Angus Deaton recently said that all the attention that natural (and actual) experiments are getting is over blown. He claims experimental data has no special status in a hierarchy of evidence. I agree to the extent that I don’t think we should favor one form of evidence to the exclusion of other types of evidence ((I tenured member of the Cult of Identification told me once that she wouldn’t write a paper about a topic unless there was a clear source of exogenous variation. She proudly told me that she hadn’t used an instrumental variable in years.)). Evidence is evidence.

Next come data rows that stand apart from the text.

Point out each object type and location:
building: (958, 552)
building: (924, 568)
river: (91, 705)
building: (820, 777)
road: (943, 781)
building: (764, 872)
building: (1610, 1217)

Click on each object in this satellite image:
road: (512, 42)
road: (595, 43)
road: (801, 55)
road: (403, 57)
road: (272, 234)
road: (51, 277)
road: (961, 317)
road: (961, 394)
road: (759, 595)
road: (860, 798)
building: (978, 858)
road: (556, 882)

A readily available form of evidence about the relationship between native employment opportunities and immigration is cross-section data ((In applied micro seminars, you often hear Cult members hiss something to the effect, “But those estimates are from cross-sectional data”. With grimaces around the table at the mention of the taint.)). These data describe various geographical regions or worker skill groups. For each region or skill group, the analysts assigns average wages (or other employment outcome) and the percentage of the group that is immigrants. Then the analyst checks to see if there’s a correlation among the groups between wages and the number of immigrants.
As you can imagine, there’s a lot for the interested analyst to play with. Every country has its own data sources. You can change the definition of skill group. You can look at larger geographic regions like states or smaller ones like cities. And, like always, you can choose from the palette of statistical techniques to calculate your estimated correlation and effect size. Longhi, Nijkamp and Poot did a meta-analysis of 18 papers that reported 348 estimates of this correlation.
As a quick demonstration of what these papers look like, I’ve downloaded some Census 2000 data from IPUMS USA. For each state, I calculated the percent of workers that are foreign born and the average wage for native workers. Here’s the plot:
I’ve drawn the regression line. Surprisingly, the line has an upward slope, suggesting a positive correlation. The slope of the line is about 1.5.
One thing that’s wrong with this plot, besides the fact that I haven’t controlled for a bunch of obvious things, is that this simple correlation conflates the impact of immigration on native wages with the shared economic incentives of natives and immigrants to move to states that have positive wage growth. Both immigrants and natives will want to move to states that have good wage prospects; they select themselves, to use the jargon. We really only care about the first thing, the impact of immigrants on natives, and so we’d like to wash this correlation to get the stain of “selection” out.
A neat regularity among immigrants is that they tend to move to regions where previous immigrants had already called home. We’ll leave it to sociologists to tell us why this might be the case and for the moment just exploit this fact for our statistical purposes. We can predict the percentage of immigrants in a state in the year 2000 by looking at the percentage of immigrants in that state several years before. Here’s a plot:
The red line is the regression line and the black line is the 45 degree line. As you can see, the percentage of immigrants has uniformly increased in those 40 years, but the red line is positively sloped and the dots cluster pretty well around the regression line. The immigrate ratios in 2000 are predicted pretty well by their ratios in 1960(!).
So what? Well, suppose the percentage of immigrants in a state does not have an impact on the relative wage prospects in that state 40 years later. The prediction of the year 2000 immigration ratios using the red line, then, should be unrelated to the wage prospects for immigrants (and natives) in that year. This prediction is just the detergent we needed to get rid of the stain of selection. Basically, we’re taking the variation of immigrant ratios due to selection out and only looking at the variation due to immigrant clustering. Here’s a plot of native wages versus predicted year 2000 immigrant ratios:
The slope on the regression line is 1.8. That this slope is close to the slope of the one where I didn’t correct for selection suggests that selection isn’t that big of a deal.
While its size is a bit big and so makes me think I did something wrong, the sign of the slope I’ve estimated isn’t surprising. Longhi, Nijkamp and Poot found that almost as many estimates of the effect of immigration on native wages are positive as negative. Here’s their figure 1 which shows the distribution of estimates across analyses:
The estimates seem to cluster around zero. My estimates are 1.5 standard deviations away from the mean; not too bad for a quick and dirty analysis!
So even the non-experimental evidence suggests immigrants have little impact on native wages.